What Are the Real Benefits of Book Reviews?

I continually recommend that authors get book reviews—lots of them. And I occasionally provide you with directories of book reviewers. I also suggest that you check to find out who is reviewing books in your book’s category and attempt to contact them.

But the question comes up from time to time: what are the true benefits of book reviews? What if you get a bad review, does this discredit you and doom your book sales? Not necessarily. Everyone has an opinion. And yes, people can be swayed. But I believe that a book would have to be pretty awful and there would have to be many negative reviews before they would affect sales to any degree.

If I believe that, then why would I encourage book reviews at all? If reviews don’t deter people from buying a book, why would good reviews inspire people to buy it?

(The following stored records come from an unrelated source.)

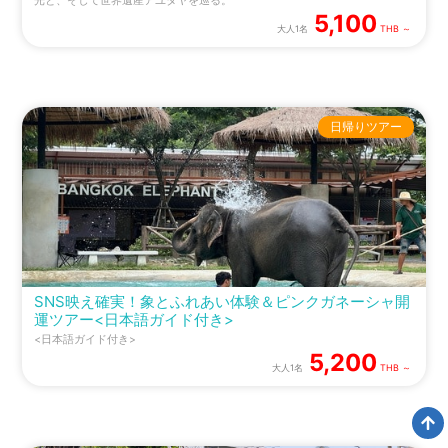
光と、そして世界遺産アユタヤを巡る。
5,100
大人1名
THB ～
日帰りツアー
SNS映え確実！象とふれあい体験＆ピンクガネーシャ開
運ツアー<日本語ガイド付き>
<日本語ガイド付き>
5,200
大人1名
THB ～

All good questions—something to ponder. And there are no absolute answers. The thing is, books need exposure. Readers won’t buy a book they don’t know exists. Reviews appearing at various review sites, published in magazines and newsletters, posted at Amazon.com, included in the author’s promo material and so forth compute as exposure for that book.

Simply showcase your book at your website, tell people you meet about it and sit with it at a book festival in the fall and 1,000 people may discover it. Do all of the above and also have it reviewed by even a dozen reviewers and it may get noticed by 10s of thousands more potential readers.

Do the math. If 2 percent of the people who see your book end up buying it, certainly, your pocketbook will benefit from wider exposure, right?